Legislation to extend California’s tax credit production incentive program has cleared the Assembly Appropriations committee — but with the recommendation that the program’s extension be reduced from five to two years.

The reduction synchs up terms of the bill — AB 2026 — with a similar version approved by a Senate committee in late June and signals that the final legislation will be for only two years.

The Assembly bill, authored by Felipe Fuentes (D.-Sylmar), passed the appropriations committee unanimously after it was amended to become a 2-year extension from the original five years. It now goes to the full State Assembly for a vote, which will likely take place next week, Fuentes spokesman Ben Golombek said.

The Senate legislation — SB 1167 by Sen. Ron Calderon (D.-Montebello) — was placed into the suspension file on Tuesday by the Senate Appropriations Committee.

Calderon agreed to the reduction in June because of the deep cuts that were contained in the state budget.

The reduction in the number of years came following a report from the California’s Legislative Analyst Office, which asserted that the program benefits are not generating enough economic activity to make up for the attendant reduction in tax revenues.

The Legislative Analyst Office, charged with providing nonpartisan fiscal and policy analysis, came under fire immediately from supporters of the program, who said analyst Mac Taylor’s report was sloppy and incomplete — underscoring the fact that there’s no unanimity among economists about the benefits of such subsidies, which are offered by 40 states and dozens of foreign governments.

The 3-year-old program is strongly endorsed by the film business as a sensible method to create below-the-line jobs by incentivizing producers to remain in the Golden State.

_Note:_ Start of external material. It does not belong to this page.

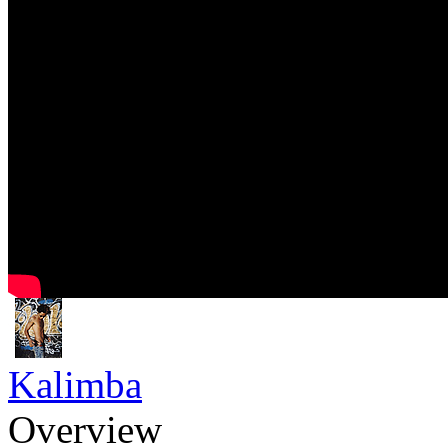
Kalimba
Overview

Currently, the state of California provides $100 million in annual tax credits for productions, but demand far exceeds supply, with 28 projects selected by lottery out of more than 330 in the most recent round earlier this month.

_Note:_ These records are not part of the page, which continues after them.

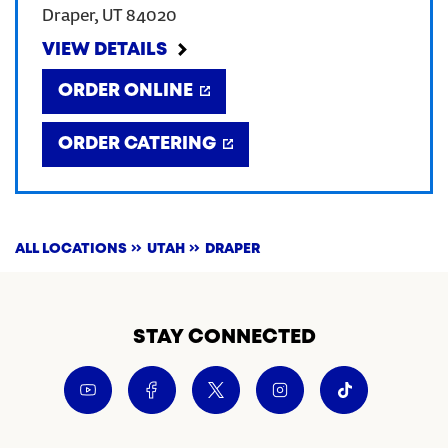
Draper
,
UT
84020
CREATE AN ACCOUNT
VIEW DETAILS
ORDER ONLINE
SIGN IN
ORDER CATERING
ALL LOCATIONS
UTAH
DRAPER
STAY CONNECTED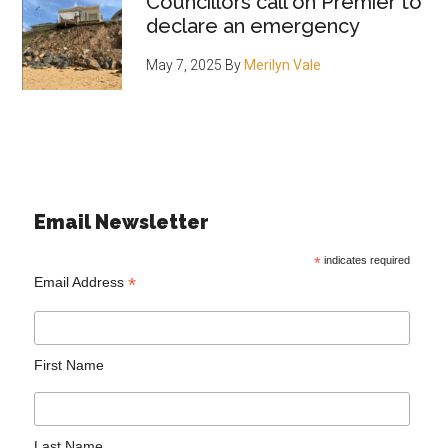
Councillors call on Premier to
declare an emergency
May 7, 2025
By
Merilyn Vale
Email Newsletter
*
indicates required
*
Email Address
First Name
Last Name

Fuentes carried a bill last year that hit a rough patch last year in the state Senate, which ultimately opted for a one-year extension rather than the five-year extension original planned.

Program backers have asserted that the one-year extension, as opposed to a multiyear program, has created a lack of certainty among producers deciding whether to shoot in California.

Taylor’s report took issue with the assumptions in a pair of reports that touted the economic benefits of the incentive program — a study conducted by UCLA’s Institute for Research on Labor and Employment as part of the Headway Project, which found that the tax credit program is benefiting the state economically with an impact of $1.04 for every dollar spent, and a report issued last summer by the Los Angeles County Economic Development Corp. and financed by the Motion Picture Assn. of America, which estimated that figure at $1.13 for every $1 the state allocated.